ATLANTA (Atlanta Biz Chronicle) -- Atlanta developer Carter is among the real estate companies vying for a piece of a 12.5-acre property near Atlantic Station that could involve new terminals for Amtrak and Greyhound.
Carter has submitted proposals to the State Road and Tollway Authority to develop the transit-oriented project.
The Authority owns the site at 17th Street and Northside Drive by IKEA and the Norfolk Southern Corp. rail line and across from the Atlanta Water Works. Amtrak has chosen the property to contain a facility that would replace its historic Peachtree Street station, according to marketing materials for the site involving the authority, the real estate company Lionstone Group LLC, and a local commercial real estate brokerage.
The latest wrinkle is the possibility of a new Greyhound Lines Inc. terminal on the site, according to people familiar with the plans.
Carter declined to discuss that possibility, but confirmed it has responded to the request for proposals to develop the 5.8-acre parcel abutting Northside.
Greyhound built its downtown terminal for the Olympics, and it was meant to be a temporary site.
The state is also marketing the adjacent parcel Northside and 17th Street that could eventually contain new retail and apartments. Together, both parcels would form a more than 12-acre mixed-use, transit-oriented development between Midtown's office towers on Peachtree, Atlantic Station and the emerging retail districts along Northside and Howell Mill, known as the Westside. It would also join other nearby projects in the works, including Pollack Shores Real Estate Group's apartment development at 16th and Mecaslin.
"We plan commercial and retail uses, and we are working on an idea for the site that could have a transportation component," Carter President Scott Taylor said. "Amtrak is part of this plan. We're waiting to see if we're selected."
The state has hired the commercial real estate brokerage Major & Arroll LLC to market the Northside/17th site, said authority spokeswoman Malika Reed Wilkins.
Initially, the process yielded three proposals from developers, but she offered few details. "One proposal remains under review," she said. "Since we are currently in the middle of the procurement, we typically keep specific proposal information confidential during this time."
It's an important urban infill site, especially for the Northside corridor. Georgia Tech professor Mike Dobbins said the school has studied how to better connect the areas along Northside back to Atlanta's downtown core.
In an interview with Atlanta Business Chronicle earlier this year, Dobbins described the corridor as "ragtag," but Tech's civil engineering and urban planning students have tried to come up with ideas to transform it into a "grand boulevard." Unlike Atlanta's most famous corridor, Peachtree Street, Northside faces a lack of identity.
The proposed development along Northside could help change that. There's a possibility Cobb County could hook its transit services into the site, Dobbins said.

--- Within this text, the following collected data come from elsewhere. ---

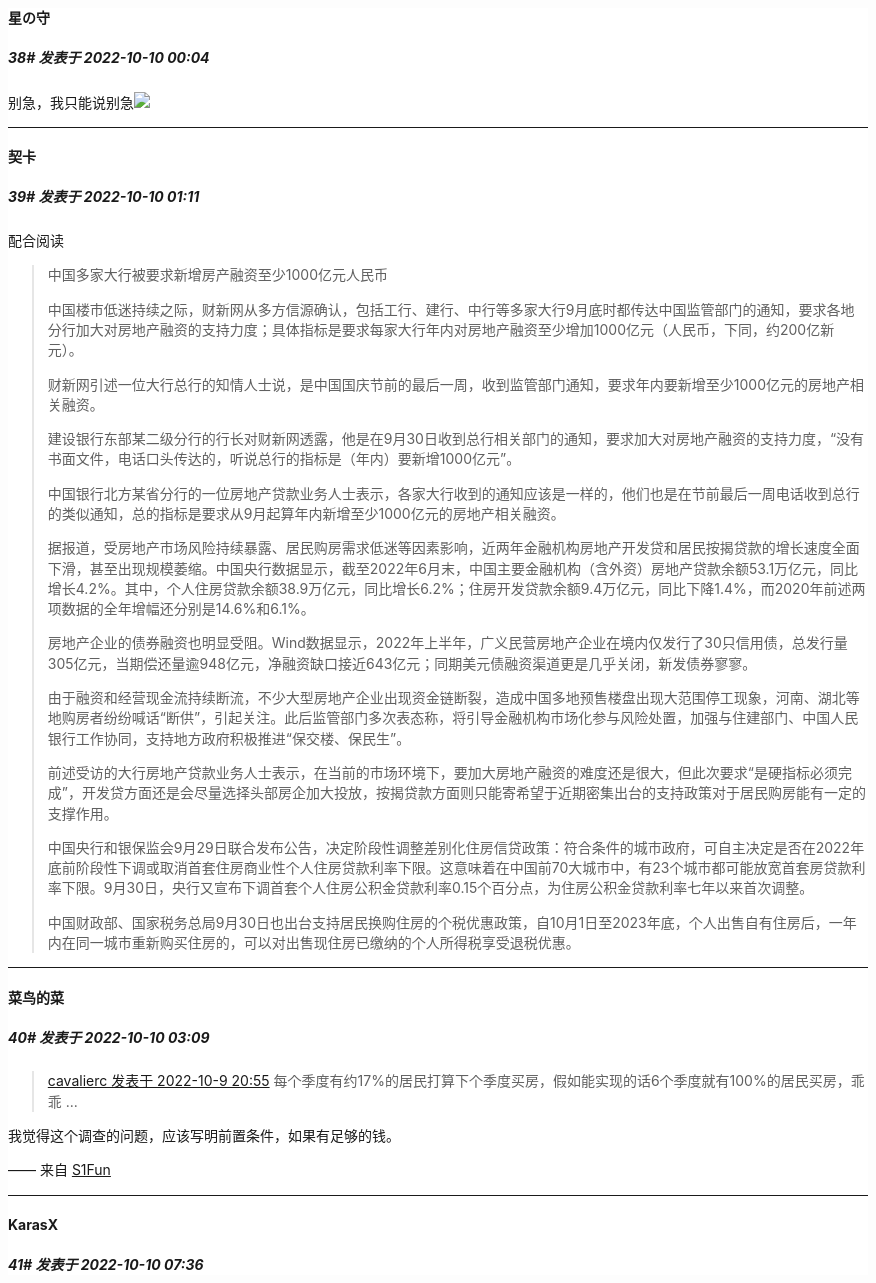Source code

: ####  星の守  
##### 38#       发表于 2022-10-10 00:04

别急，我只能说别急<img src="https://static.saraba1st.com/image/smiley/face2017/043.png" referrerpolicy="no-referrer">

*****

####  契卡  
##### 39#       发表于 2022-10-10 01:11

配合阅读
 <blockquote>中国多家大行被要求新增房产融资至少1000亿元人民币

中国楼市低迷持续之际，财新网从多方信源确认，包括工行、建行、中行等多家大行9月底时都传达中国监管部门的通知，要求各地分行加大对房地产融资的支持力度；具体指标是要求每家大行年内对房地产融资至少增加1000亿元（人民币，下同，约200亿新元）。

财新网引述一位大行总行的知情人士说，是中国国庆节前的最后一周，收到监管部门通知，要求年内要新增至少1000亿元的房地产相关融资。

建设银行东部某二级分行的行长对财新网透露，他是在9月30日收到总行相关部门的通知，要求加大对房地产融资的支持力度，“没有书面文件，电话口头传达的，听说总行的指标是（年内）要新增1000亿元”。

中国银行北方某省分行的一位房地产贷款业务人士表示，各家大行收到的通知应该是一样的，他们也是在节前最后一周电话收到总行的类似通知，总的指标是要求从9月起算年内新增至少1000亿元的房地产相关融资。

据报道，受房地产市场风险持续暴露、居民购房需求低迷等因素影响，近两年金融机构房地产开发贷和居民按揭贷款的增长速度全面下滑，甚至出现规模萎缩。中国央行数据显示，截至2022年6月末，中国主要金融机构（含外资）房地产贷款余额53.1万亿元，同比增长4.2%。其中，个人住房贷款余额38.9万亿元，同比增长6.2%；住房开发贷款余额9.4万亿元，同比下降1.4%，而2020年前述两项数据的全年增幅还分别是14.6%和6.1%。

房地产企业的债券融资也明显受阻。Wind数据显示，2022年上半年，广义民营房地产企业在境内仅发行了30只信用债，总发行量305亿元，当期偿还量逾948亿元，净融资缺口接近643亿元；同期美元债融资渠道更是几乎关闭，新发债券寥寥。

由于融资和经营现金流持续断流，不少大型房地产企业出现资金链断裂，造成中国多地预售楼盘出现大范围停工现象，河南、湖北等地购房者纷纷喊话“断供”，引起关注。此后监管部门多次表态称，将引导金融机构市场化参与风险处置，加强与住建部门、中国人民银行工作协同，支持地方政府积极推进“保交楼、保民生”。

前述受访的大行房地产贷款业务人士表示，在当前的市场环境下，要加大房地产融资的难度还是很大，但此次要求“是硬指标必须完成”，开发贷方面还是会尽量选择头部房企加大投放，按揭贷款方面则只能寄希望于近期密集出台的支持政策对于居民购房能有一定的支撑作用。

中国央行和银保监会9月29日联合发布公告，决定阶段性调整差别化住房信贷政策：符合条件的城市政府，可自主决定是否在2022年底前阶段性下调或取消首套住房商业性个人住房贷款利率下限。这意味着在中国前70大城市中，有23个城市都可能放宽首套房贷款利率下限。9月30日，央行又宣布下调首套个人住房公积金贷款利率0.15个百分点，为住房公积金贷款利率七年以来首次调整。

中国财政部、国家税务总局9月30日也出台支持居民换购住房的个税优惠政策，自10月1日至2023年底，个人出售自有住房后，一年内在同一城市重新购买住房的，可以对出售现住房已缴纳的个人所得税享受退税优惠。</blockquote>

*****

####  菜鸟的菜  
##### 40#       发表于 2022-10-10 03:09

<blockquote><a href="httphttps://bbs.saraba1st.com/2b/forum.php?mod=redirect&amp;goto=findpost&amp;pid=57833973&amp;ptid=2098837" target="_blank">cavalierc 发表于 2022-10-9 20:55</a>
每个季度有约17%的居民打算下个季度买房，假如能实现的话6个季度就有100%的居民买房，乖乖 ...</blockquote>
我觉得这个调查的问题，应该写明前置条件，如果有足够的钱。

—— 来自 [S1Fun](https://s1fun.koalcat.com)

*****

####  KarasX  
##### 41#       发表于 2022-10-10 07:36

How to connect this site and Northside Drive to Midtown and downtown has a lot to do with what happens next along 17th, 14th, 10th, and Marietta streets, and North Avenue, and what transportation options are provided, said Jon Tuley, a principal planner with the Atlanta Regional Commission.
"When you look at a map or aerial of Midtown and downtown Atlanta, we have the core covered with good transit, bike and [pedestrian facilities]," he said. "We need to start focusing on our east-west connections. Maybe this site and the desire to connect Northside Drive and Atlantic Station to Midtown could serve as a catalyst for that discussion."
The project is nowhere close to as large as downtown's Gulch, nor is it intended as an alternative to the 120-acre site near the Georgia Dome, CNN Center and Philips Arena. It would be anchored by a multimodal passenger terminal. The Gulch is estimated to add almost 6 million square feet of office, retail and residential space.
It was recently added to a national list of infrastructure projects to be expedited through federal environmental review and permitting.